━━━ Excerpted records

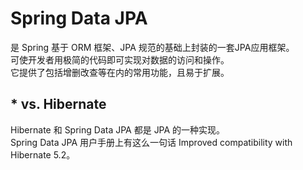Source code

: # Spring Data JPA

是 Spring 基于 ORM 框架、JPA 规范的基础上封装的一套JPA应用框架。  
可使开发者用极简的代码即可实现对数据的访问和操作。  
它提供了包括增删改查等在内的常用功能，且易于扩展。  

## * vs. Hibernate

Hibernate 和 Spring Data JPA 都是 JPA 的一种实现。  
Spring Data JPA 用户手册上有这么一句话 Improved compatibility with Hibernate 5.2。  

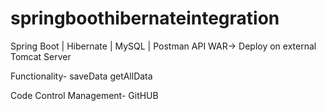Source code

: # springboothibernateintegration

Spring Boot | Hibernate | MySQL | Postman API
WAR-> Deploy on external Tomcat Server

Functionality-
saveData
getAllData		

Code Control Management- GitHUB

━━━━━━

Set down a word-for-word copy of the records, dropping any picture.

§ The answer:
Source code

: # Spring Data JPA

是 Spring 基于 ORM 框架、JPA 规范的基础上封装的一套JPA应用框架。  
可使开发者用极简的代码即可实现对数据的访问和操作。  
它提供了包括增删改查等在内的常用功能，且易于扩展。  

## * vs. Hibernate

Hibernate 和 Spring Data JPA 都是 JPA 的一种实现。  
Spring Data JPA 用户手册上有这么一句话 Improved compatibility with Hibernate 5.2。  

Source code

: # springboothibernateintegration

Spring Boot | Hibernate | MySQL | Postman API
WAR-> Deploy on external Tomcat Server

Functionality-
saveData
getAllData		

Code Control Management- GitHUB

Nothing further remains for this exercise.